Scientific classification
- Kingdom: Animalia
- Phylum: Chordata
- Class: Reptilia
- Order: Squamata
- Family: Lacertidae
- Genus: Anatololacerta
- Species: A. danfordi
- Binomial name: Anatololacerta danfordi (Günther, 1876)
- Synonyms: Zootoca danfordi Günther, 1876; Podarcis danfordi — Camerano, 1877; Lacerta danfordi — Bedriaga, 1879; Archaeolacerta danfordi — Sindaco et al., 2000; Anatololacerta danfordi — Arnold et al., 2007;

= Danford's lizard =

- Genus: Anatololacerta
- Species: danfordi
- Authority: (Günther, 1876)
- Conservation status: LC
- Synonyms: Zootoca danfordi , Günther, 1876, Podarcis danfordi , — Camerano, 1877, Lacerta danfordi , — Bedriaga, 1879, Archaeolacerta danfordi , — Sindaco et al., 2000, Anatololacerta danfordi , — Arnold et al., 2007

Species of lizard

Danford's lizard (Anatololacerta danfordi) is a species of lizard in the family Lacertidae.
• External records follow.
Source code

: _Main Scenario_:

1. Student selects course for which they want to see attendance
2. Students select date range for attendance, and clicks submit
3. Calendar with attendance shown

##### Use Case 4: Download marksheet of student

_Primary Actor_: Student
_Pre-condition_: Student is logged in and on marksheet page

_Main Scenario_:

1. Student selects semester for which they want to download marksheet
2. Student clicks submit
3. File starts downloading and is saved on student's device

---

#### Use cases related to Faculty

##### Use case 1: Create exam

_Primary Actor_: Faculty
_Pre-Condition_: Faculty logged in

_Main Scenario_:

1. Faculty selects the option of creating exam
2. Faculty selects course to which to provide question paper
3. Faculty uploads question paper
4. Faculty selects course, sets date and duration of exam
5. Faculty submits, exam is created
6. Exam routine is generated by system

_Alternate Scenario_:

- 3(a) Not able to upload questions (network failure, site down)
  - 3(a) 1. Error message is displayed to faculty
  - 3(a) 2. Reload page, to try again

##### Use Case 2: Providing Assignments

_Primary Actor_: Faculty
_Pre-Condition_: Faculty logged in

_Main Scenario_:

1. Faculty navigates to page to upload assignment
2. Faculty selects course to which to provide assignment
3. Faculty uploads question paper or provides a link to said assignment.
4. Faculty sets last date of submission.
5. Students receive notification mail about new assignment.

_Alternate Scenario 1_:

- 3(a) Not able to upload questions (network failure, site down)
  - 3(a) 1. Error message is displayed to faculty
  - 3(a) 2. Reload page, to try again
The species is native to Greece and Turkey. There are no subspecies that are recognized as being valid.

==Etymology==
The specific name, danfordi, is in honor of zoologist Charles G. Danford (1843–1928).

==Habitat==
The preferred natural habitat of A. danfordi is rocky areas in forest and shrubland, at altitudes from sea level to 2,100 m.

==Reproduction==
A. danfordi is oviparous. An adult female may lay a clutch of 3–8 eggs.